Ада Глебовна вытащила из кармана тонкий кружевной платочек, в одном из уголков которого были вышиты лиловым шелком переплетенные между собой «Б» и «О».
– Александра Модестовна, а что вы собираетесь делать с такой кучей драгоценностей? – непосредственная Чака задала тот вопрос, который интересовал всех присутствующих и который, кроме нее, не посмел бы задать никто.
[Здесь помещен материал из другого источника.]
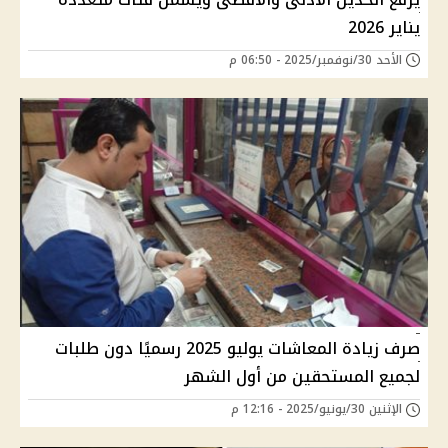
يناير 2026
الأحد 30/نوفمبر/2025 - 06:50 م
صرف زيادة المعاشات يوليو 2025 رسميًا دون طلبات
لجميع المستحقين من أول الشهر
الإثنين 30/يونيو/2025 - 12:16 م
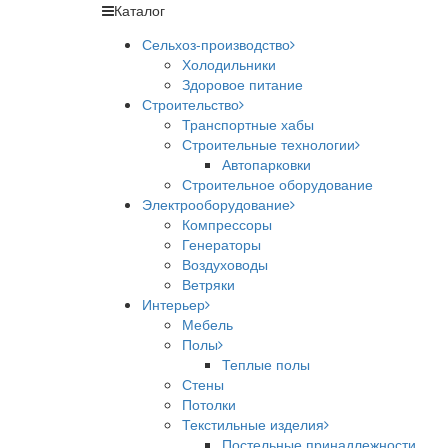
Каталог
Сельхоз-производство
Холодильники
Здоровое питание
Строительство
Транспортные хабы
Строительные технологии
Автопарковки
Строительное оборудование
Электрооборудование
Компрессоры
Генераторы
Воздуховоды
Ветряки
Интерьер
Мебель
Полы
Теплые полы
Стены
Потолки
Текстильные изделия
Постельные принадлежности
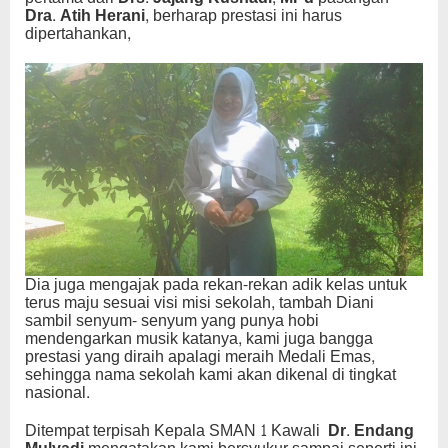
Dra. Atih Herani
, berharap prestasi ini harus
dipertahankan,
Dia juga mengajak pada rekan-rekan adik kelas untuk
terus maju sesuai visi misi sekolah, tambah Diani
sambil senyum- senyum yang punya hobi
mendengarkan musik katanya, kami juga bangga
prestasi yang diraih apalagi meraih Medali Emas,
sehingga nama sekolah kami akan dikenal di tingkat
nasional.
Ditempat terpisah Kepala SMAN 1 Kawali
Dr. Endang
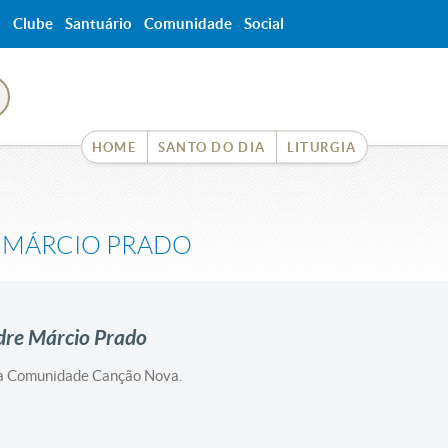
a
Clube
Santuário
Comunidade
Social
HOME
SANTO DO DIA
LITURGIA
 MÁRCIO PRADO
dre Márcio Prado
a Comunidade Canção Nova.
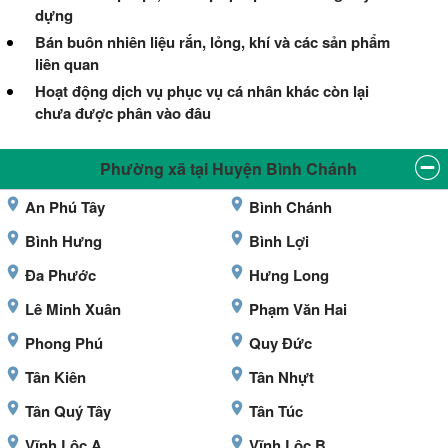
dựng
Bán buôn nhiên liệu rắn, lỏng, khí và các sản phẩm
liên quan
Hoạt động dịch vụ phục vụ cá nhân khác còn lại
chưa được phân vào đâu
Phường xã tại Huyện Bình Chánh
An Phú Tây
Bình Chánh
Bình Hưng
Bình Lợi
Đa Phước
Hưng Long
Lê Minh Xuân
Phạm Văn Hai
Phong Phú
Quy Đức
Tân Kiên
Tân Nhựt
Tân Quý Tây
Tân Túc
Vĩnh Lộc A
Vĩnh Lộc B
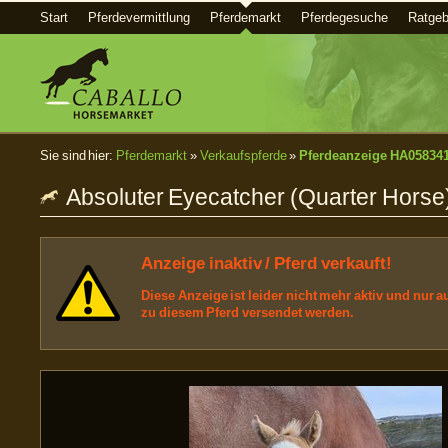
Start
Pferdevermittlung
Pferdemarkt
Pferdegesuche
Ratgeb
Sie sind hier:
Pferdemarkt
»
Verkaufspferde
»
Pferdeanzeige HA05834
Absoluter Eyecatcher (Quarter Horse
Anzeige inaktiv / Pferd verkauft!
Diese Anzeige ist leider nicht mehr aktiv und nur
zu diesem Pferd versendet werden.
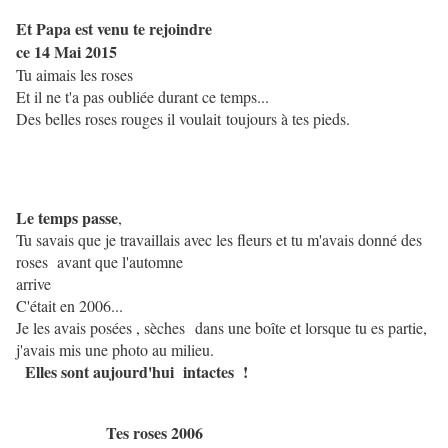
Et Papa est venu te rejoindre
ce 14 Mai 2015
Tu aimais les roses
Et il ne t'a pas oubliée durant ce temps...
Des belles roses rouges il voulait toujours à tes pieds.
Le temps passe
,
Tu savais que je travaillais avec les fleurs et tu m'avais donné des
roses avant que l'automne
arrive
C'était en 2006...
Je les avais posées , sèches dans une boîte et lorsque tu es partie,
j'avais mis une photo au milieu.
Elles sont aujourd'hui intactes !
Tes roses 2006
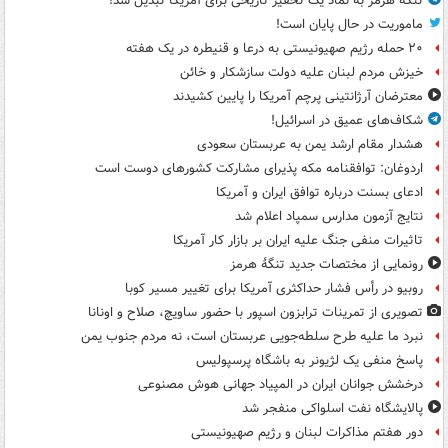
تنگه هرمز به نماد یک تحقیر تاریخی برای آمریکا تبدیل شد!
ماموریت در حال پایان است!
۲۰ حمله رژیم صهیونیستی به درعا و قنیطره در یک هفته
خیزش مردم لبنان علیه دولت سازشکار و خائن
معترضان آرژانتینی پرچم آمریکا را پایین کشیدند
شکاف‌های عمیق در اسرائیل!
هشدار مقام ارشد یمن به عربستان سعودی
اردوغان: توافقنامه مکه پذیرای مشارکت کشورهای دوست است
ادعای بسنت درباره توافق ایران و آمریکا
نتایج آزمون مدارس سمپاد اعلام شد
تاثیرات منفی جنگ علیه ایران بر بازار کار آمریکا
رونمایی از مختصات جدید تنگۀ هرمز
روبیو در رأس فشار حداکثری آمریکا برای تغییر مسیر کوبا
تصویری از تمرینات ترابزون اسپور با حضور ساویچ، صلاح و اونانا
نبرد ما علیه طرح سلطه‌جویی عربستان است، نه مردم جنوب یمن
پاسخ منفی یک لژیونر به باشگاه پرسپولیس
درخشش جوانان ایران در المپیاد جهانی هوش مصنوعی
پالایشگاه نفت اسلواکی منفجر شد
دور هفتم مذاکرات لبنان و رژیم صهیونیستی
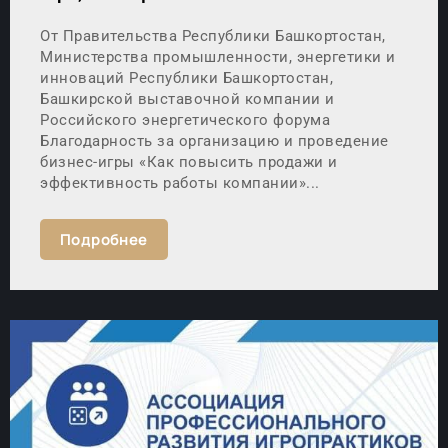
От Правительства Республики Башкортостан,
Министерства промышленности, энергетики и
инноваций Республики Башкортостан,
Башкирской выставочной компании и
Российского энергетического форума
Благодарность за организацию и проведение
бизнес-игры «Как повысить продажи и
эффективность работы компании»...
Подробнее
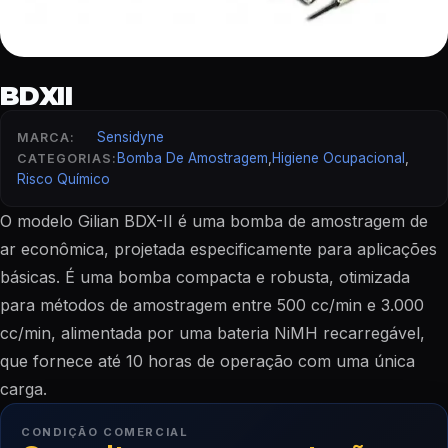
BDXII
Sensidyne
MARCA:
Bomba De Amostragem
,
Higiene Ocupacional
,
CATEGORIAS:
Risco Químico
O modelo Gilian BDX-II é uma bomba de amostragem de
ar econômica, projetada especificamente para aplicações
básicas. É uma bomba compacta e robusta, otimizada
para métodos de amostragem entre 500 cc/min e 3.000
cc/min, alimentada por uma bateria NiMH recarregável,
que fornece até 10 horas de operação com uma única
carga.
CONDIÇÃO COMERCIAL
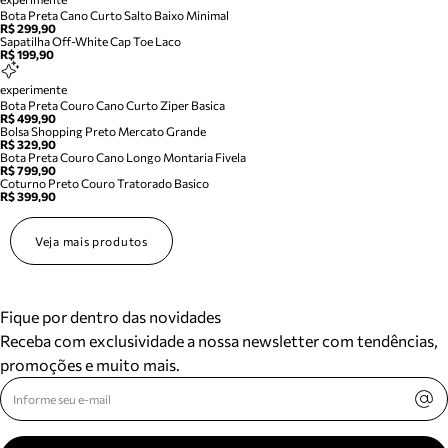
Bota Preta Cano Curto Salto Baixo Minimal
R$ 299,90
Sapatilha Off-White Cap Toe Laco
R$ 199,90
experimente
Bota Preta Couro Cano Curto Ziper Basica
R$ 499,90
Bolsa Shopping Preto Mercato Grande
R$ 329,90
Bota Preta Couro Cano Longo Montaria Fivela
R$ 799,90
Coturno Preto Couro Tratorado Basico
R$ 399,90
Veja mais produtos
Fique por dentro das novidades
Receba com exclusividade a nossa newsletter com tendências,
promoções e muito mais.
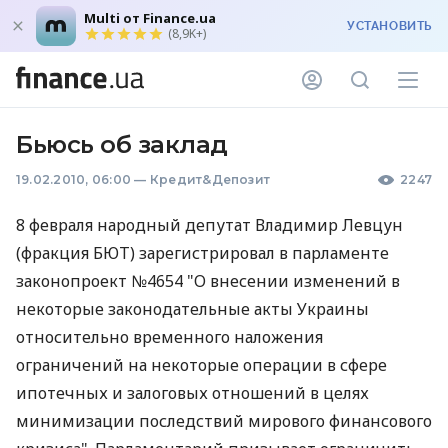
Multi от Finance.ua
УСТАНОВИТЬ
(8,9K+)
Бьюсь об заклад
19.02.2010, 06:00
—
Кредит&Депозит
2247
8 февраля народный депутат Владимир Левцун
(фракция БЮТ) зарегистрировал в парламенте
законопроект №4654 "О внесении изменений в
некоторые законодательные акты Украины
относительно временного наложения
ограничений на некоторые операции в сфере
ипотечных и залоговых отношений в целях
минимизации последствий мирового финансового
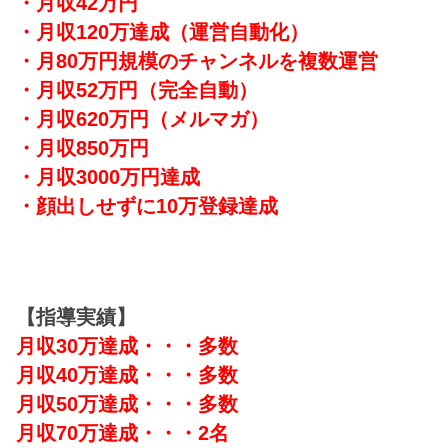
・月収42万円
・月収120万達成
（運営自動化）
・月80万円規模のチャンネルを複数運営
・月収52万円（完全自動）
・月収620万円（メルマガ）
・月収850万円
・月収3000万円達成
・顔出しせずに10万登録達成
【指導実績】
月収30万達成・・・多数
月収40万達成・・・多数
月収50万達成・・・多数
月収70万達成・・・2名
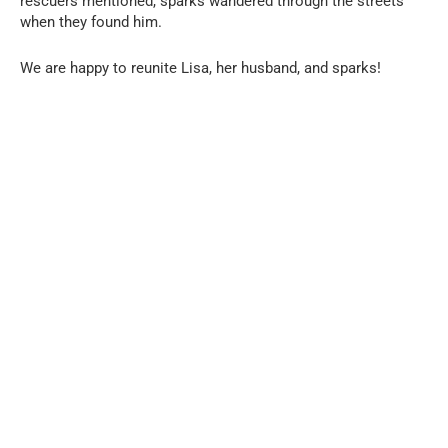
rescuers mentioned, sparks wandered through the streets
when they found him.
We are happy to reunite Lisa, her husband, and sparks!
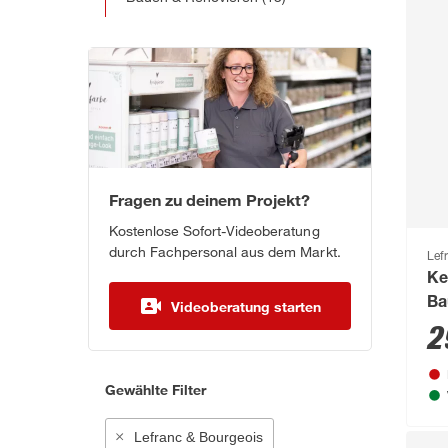
Fragen zu deinem Projekt?
Kostenlose Sofort-Videoberatung
durch Fachpersonal aus dem Markt.
Lef
Ke
Ba
Videoberatung starten
2
Gewählte Filter
Lefranc & Bourgeois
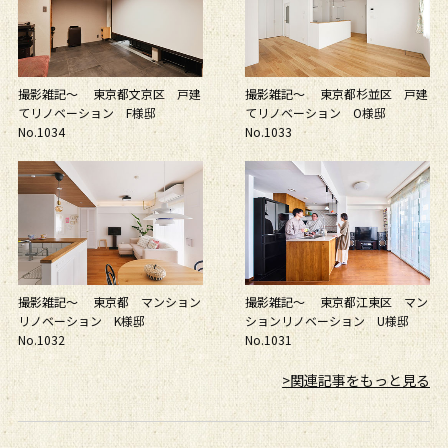
撮影雑記～ 東京都文京区 戸建
撮影雑記～ 東京都杉並区 戸建
てリノベーション F様邸
てリノベーション O様邸
No.1034
No.1033
撮影雑記～ 東京都 マンション
撮影雑記～ 東京都江東区 マン
リノベーション K様邸
ションリノベーション U様邸
No.1032
No.1031
>関連記事をもっと見る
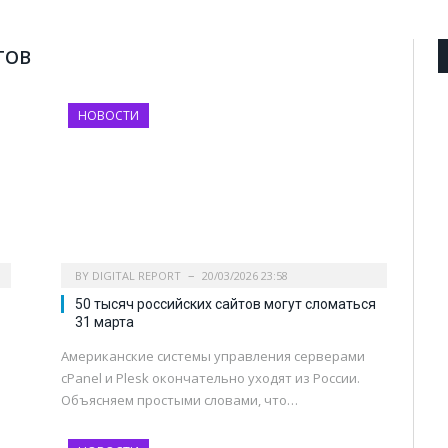
ТОВ
НОВОСТИ
BY
DIGITAL REPORT
20/03/2026 23:58
50 тысяч российских сайтов могут сломаться
31 марта
Американские системы управления серверами
cPanel и Plesk окончательно уходят из России.
Объясняем простыми словами, что…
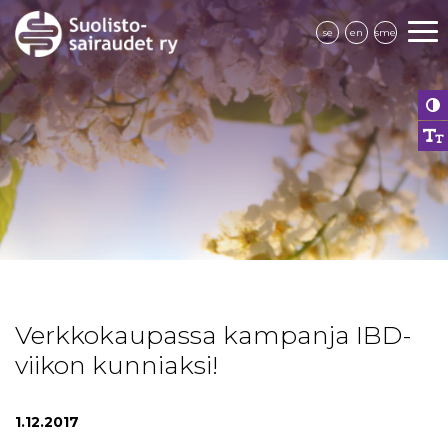
se
en
sme
Verkkokaupassa kampanja IBD-
viikon kunniaksi!
1.12.2017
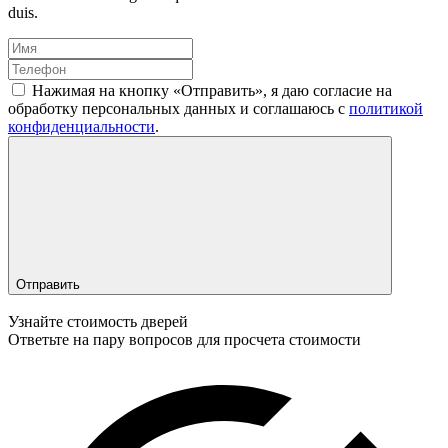
duis.
Нажимая на кнопку «Отправить», я даю согласие на
обработку персональных данных и соглашаюсь c
политикой
конфиденциальности
.
Отправить
Узнайте стоимость дверей
Ответьте на пару вопросов для просчета стоимости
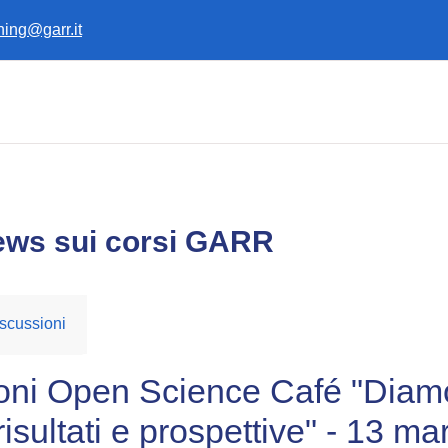
ining@garr.it
ews sui corsi GARR
scussioni
zioni Open Science Café "Dia
isultati e prospettive" - 13 ma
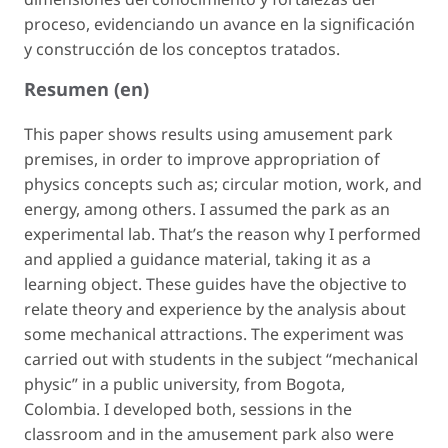
proceso, evidenciando un avance en la significación
y construcción de los conceptos tratados.
Resumen (en)
This paper shows results using amusement park
premises, in order to improve appropriation of
physics concepts such as; circular motion, work, and
energy, among others. I assumed the park as an
experimental lab. That’s the reason why I performed
and applied a guidance material, taking it as a
learning object. These guides have the objective to
relate theory and experience by the analysis about
some mechanical attractions. The experiment was
carried out with students in the subject “mechanical
physic” in a public university, from Bogota,
Colombia. I developed both, sessions in the
classroom and in the amusement park also were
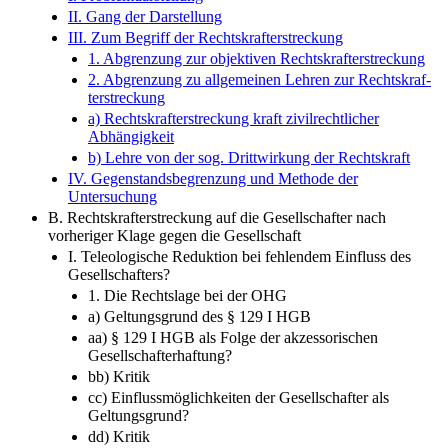
II. Gang der Darstellung
III. Zum Begriff der Rechtskrafterstreckung
1. Abgrenzung zur objektiven Rechtskrafterstreckung
2. Abgrenzung zu allgemeinen Lehren zur Rechtskraf-​
terstreckung
a) Rechtskrafterstreckung kraft zivilrechtlicher
Abhängigkeit
b) Lehre von der sog. Drittwirkung der Rechtskraft
IV. Gegenstandsbegrenzung und Methode der
Untersuchung
B. Rechtskrafterstreckung auf die Gesellschafter nach
vorheriger Klage gegen die Gesellschaft
I. Teleologische Reduktion bei fehlendem Einfluss des
Gesellschafters?
1. Die Rechtslage bei der OHG
a) Geltungsgrund des § 129 I HGB
aa) § 129 I HGB als Folge der akzessorischen
Gesellschafterhaftung?
bb) Kritik
cc) Einflussmöglichkeiten der Gesellschafter als
Geltungsgrund?
dd) Kritik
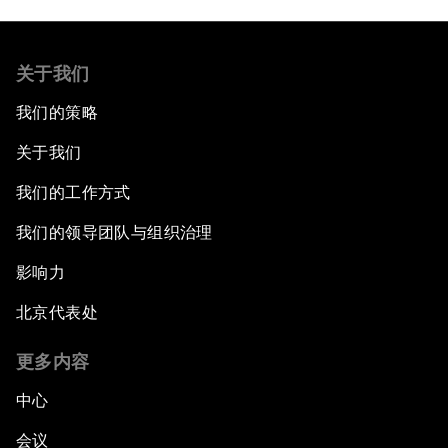
关于我们
我们的策略
关于我们
我们的工作方式
我们的领导团队与组织治理
影响力
北京代表处
更多内容
中心
会议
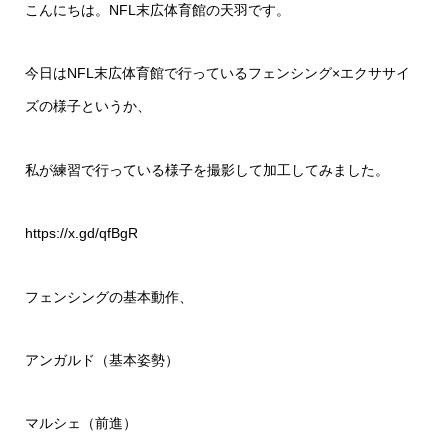
こんにちは。NFL末広体育館の天羽です。
今日はNFL末広体育館で行っているフェンシング×エクササイ
ズの様子というか、
私が練習で行っている様子を撮影して加工してみました。
https://x.gd/qfBgR
フェンシングの基本動作、
アンガルド（基本姿勢）
マルシェ（前進）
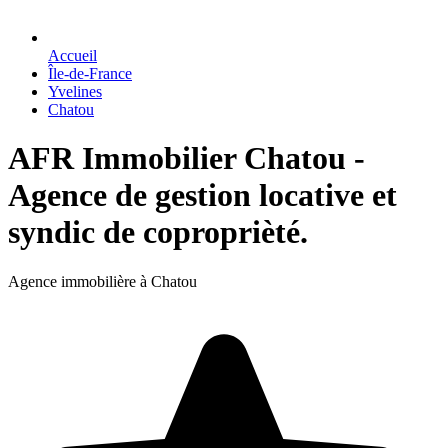
Accueil
Île-de-France
Yvelines
Chatou
AFR Immobilier Chatou -
Agence de gestion locative et
syndic de coproprièté.
Agence immobilière à Chatou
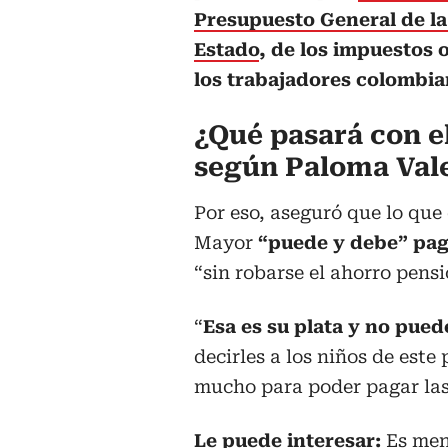
Presupuesto General de la 
Estado
, de los impuestos
los trabajadores colombi
¿Qué pasará con e
según Paloma Val
Por eso, aseguró que lo que
Mayor
“puede y debe” paga
“sin robarse el ahorro pens
“
Esa es su plata y no pue
decirles a los niños de este
mucho para poder pagar las 
Le puede interesar:
Es men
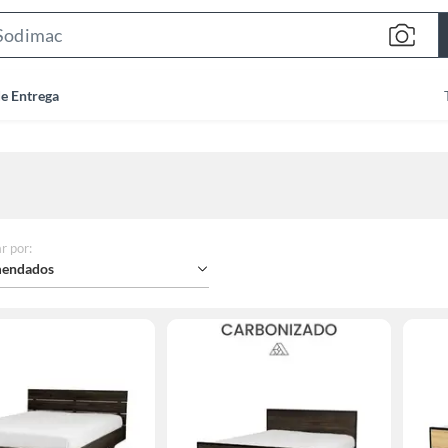
Search
Bar
de Entrega
r por
:
endados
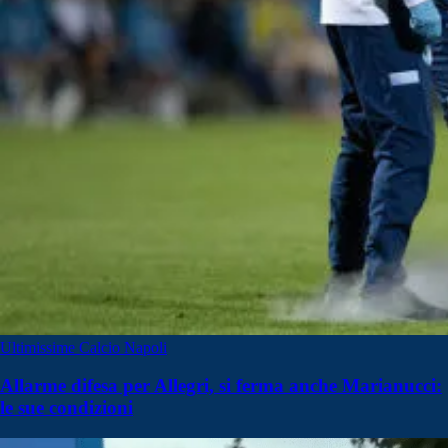
Ultimissime Calcio Napoli
Allarme difesa per Allegri, si ferma anche Marianucci:
le sue condizioni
– Честно говоря, – директриса посмотрела в глаза Талиеву, – я мечтала, что если мы найдем спрятанные дедом драгоценности, то я выкуплю у вас пансион, отремонтирую остальные корпуса, наберу еще преподавателей и создам наконец такое учебное заведение, какое давно хотела иметь и какое, как мне кажется, будет очень к лицу Петербургу. Как вы на это смотрите, Давид Алиевич?
– Я смотрю на это положительно. За год, что существует пансион, ни он, ни вы, ни ваши воспитанницы ни в чем меня не разочаровали. По-моему, только моя дочь и приносит вам неприятности… – Талиев жестом остановил пытающуюся возразить директрису. – А если пансион перейдет в вашу собственность, у Айгуль не будет повода заноситься и изображать влиятельную особу. Мне кажется, ей это только на пользу пойдет.